• [Directions for this task] Search the records for the string "time" and copy every line where it turns up.

(Collected data)
------

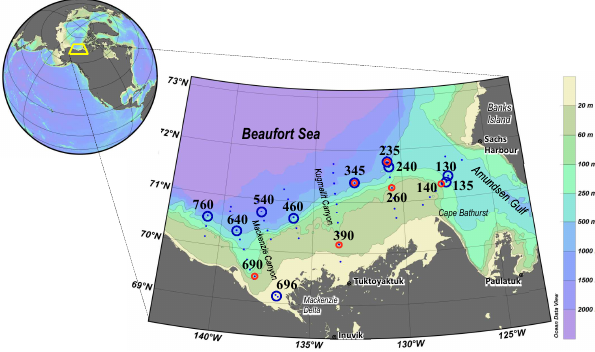
Fig. 1. Map of the Malina survey area. Sites of suspended particu- late matter sampling: blue circles. Sites of sediment sampling: red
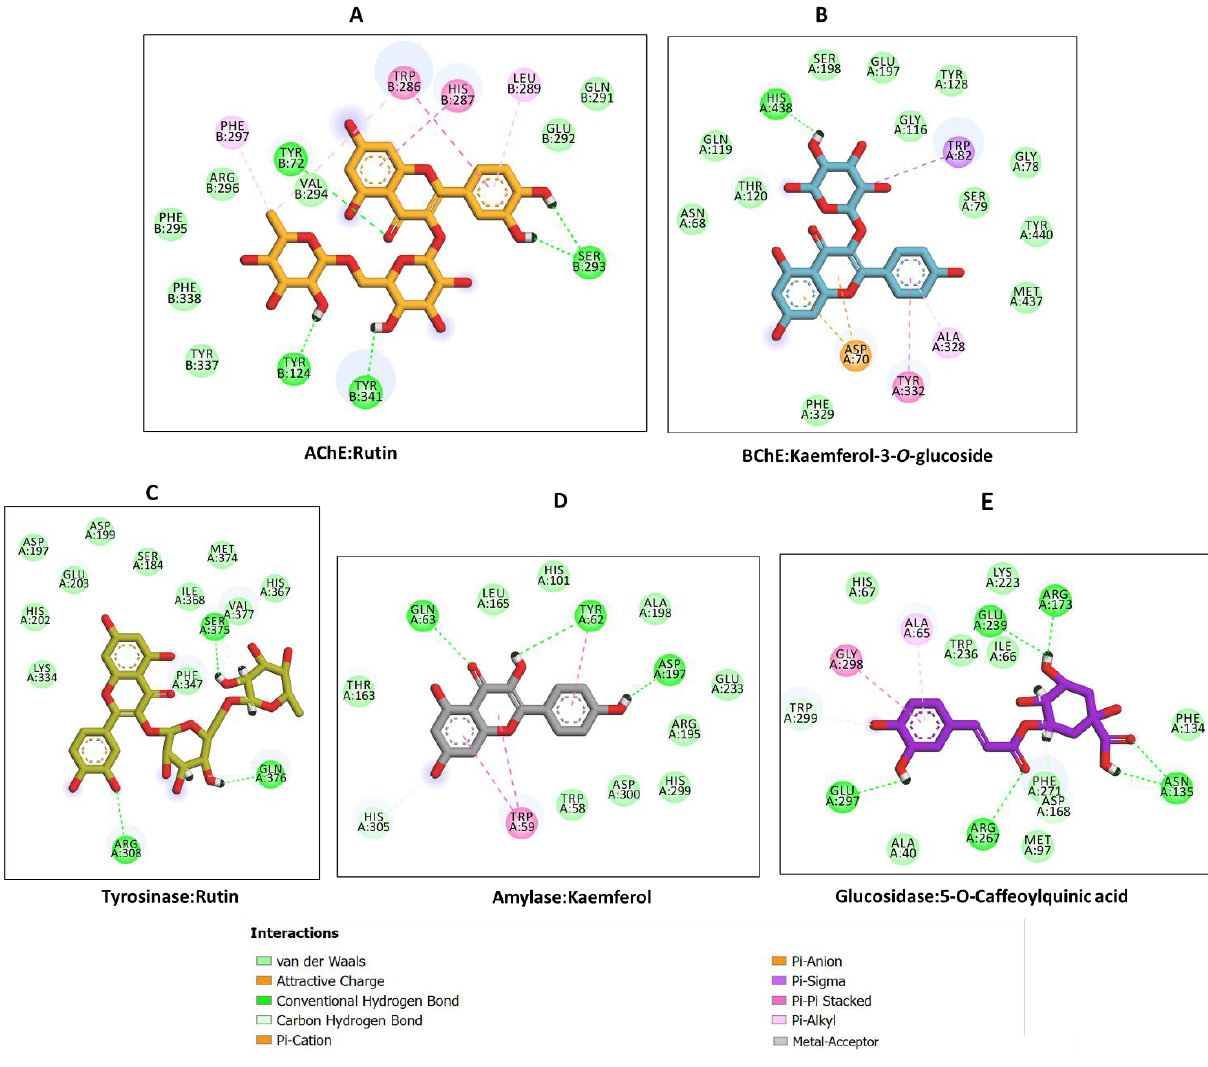
Figure 3. Protein–ligand interactions: ( A ) AChE and rutin, ( B ) BChE and kaempferol 3- O -glucoside, ( C ) tyrosinase and rutin, ( D ) amylase and kaempferol and ( E ) glucosidase and 5- O -caffeoylquinic acid.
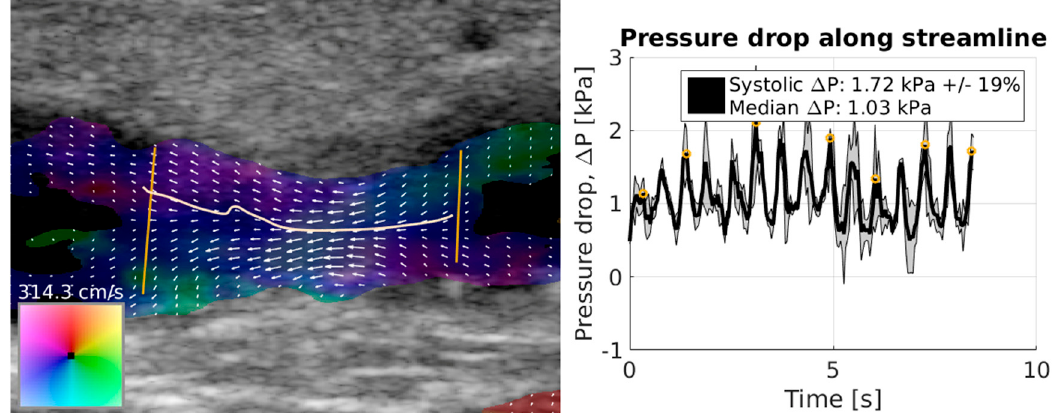
Figure 3. The left image shows vector velocity imaging of an arteriovenous fistula in a patient before intravascular balloon treatment of a stenosis. Arrows and colors represent the two-dimensional vector velocities as indicated by the color-box. Two vertical lines are manually placed, and a streamline representing the highest velocity between the two vertical lines is drawn. The right image shows the peak pressure gradient as a function of time along the plotted streamline over several heartbeats. Both the image and graph were created with an application provided by Jacob B. Olesen (BK Medical, Herlev, Denmark).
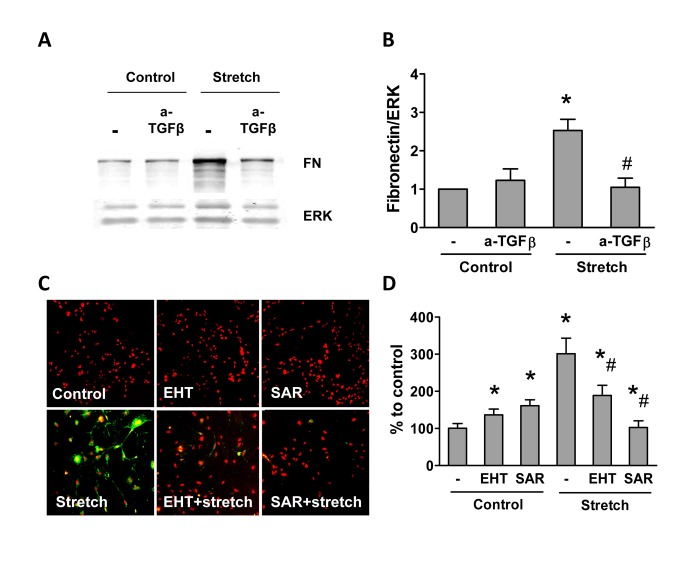
TGFβ mediates stretch-induced signaling in podocytes.Western blot for fibronectin (FN) (A) and quantification (B) of primary podocytes with and without stretch exposure in the absence or presence of anti-TGFβ neutralizing antibody (40 µg/ml). Annexin V activation (G) and its quantification (H) in podocytes with and without stretch-exposure treated with or without EHT (1µM) or SAR (1µM). The data shown are representative of three independent experiments and are means ± SEM (B, D). *P<0.05 vs. corresponding non-stretched control; # P<0.05 vs. stretched control.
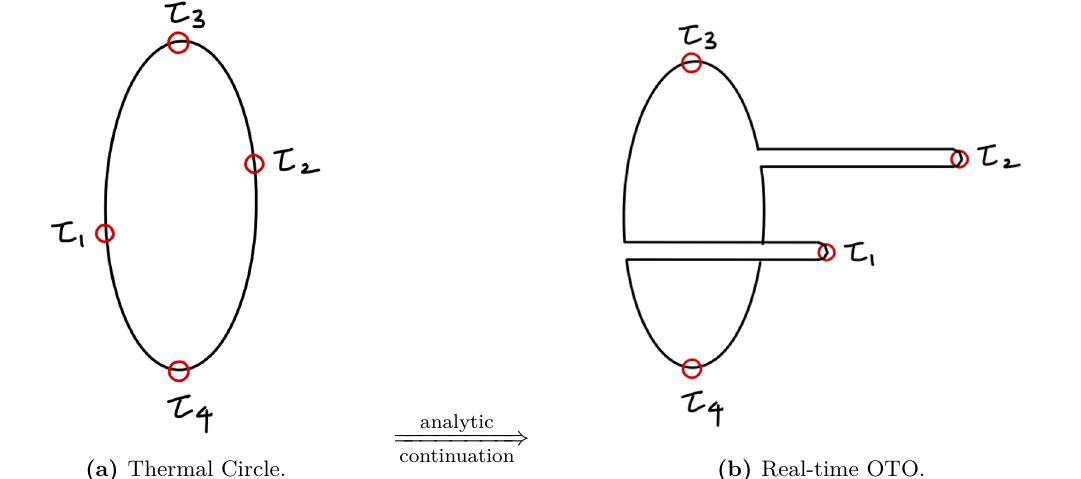
Figure 1 . We evaluate the Euclidean four point function for the configuration in (3.5). Then, we analytic-continue it to real-time OTOC by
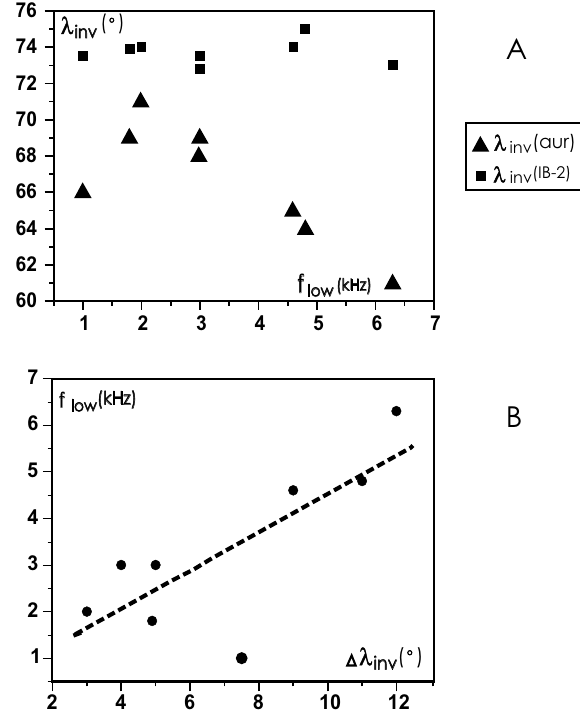
hiss and the distance from INTERBALL-2 footprint to aurora for weak disturbances. (a) Invariant latitudes of the INTERBALL-2 footprint (squares) and aurora (triangles) for different lower cut- off frequencies of auroral hiss. The greater the difference is be- tween latitudes of the aurora and the INTERBALL-2 footprint, the higher the low frequency cutoff is of auroral hiss on the satel- lite. (b) Dependence of auroral hiss cutoff frequency, f low , on the difference between the invariant latitudes of the INTERBALL- 2 footprint and aurora. The regression equation (dashed line) is f low (1λ inv ) =(0.4 ± 0.1) 1λ inv +(0.4 ± 1.0), the slope 1 f low / 1λ inv is equal to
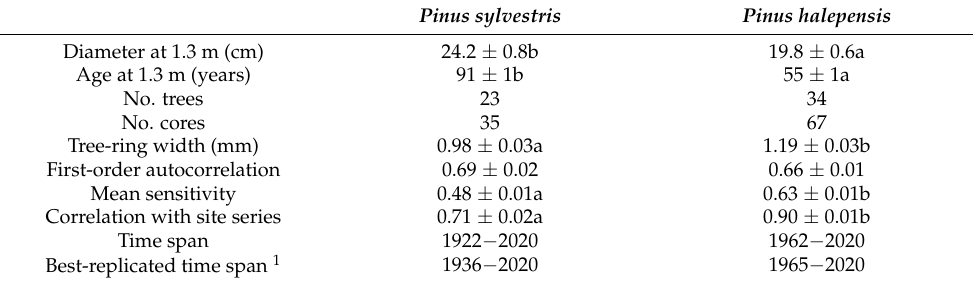
Table 1. Size and growth data of the trees sampled in the two pine plantations. Values are means ± SE. Different letters indicate significant ( p < 0.05) differences between species according to Mann–Whitney tests. Pinus sylvestris Pinus halepensis Diameter at 1.3 m (cm) 24.2 ± 0.8b 19.8 ± 0.6a Age at 1.3 m (years) 91 ± 1b 55 ± 1a No. trees 23 0.98 ± 0.03a 0.69 ±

------

• [Result of this exercise]
Figure 3. The left image shows vector velocity imaging of an arteriovenous fistula in a patient before intravascular balloon treatment of a stenosis. Arrows and colors represent the two-dimensional vector velocities as indicated by the color-box. Two vertical lines are manually placed, and a streamline representing the highest velocity between the two vertical lines is drawn. The right image shows the peak pressure gradient as a function of time along the plotted streamline over several heartbeats. Both the image and graph were created with an application provided by Jacob B. Olesen (BK Medical, Herlev, Denmark).
Figure 1 . We evaluate the Euclidean four point function for the configuration in (3.5). Then, we analytic-continue it to real-time OTOC by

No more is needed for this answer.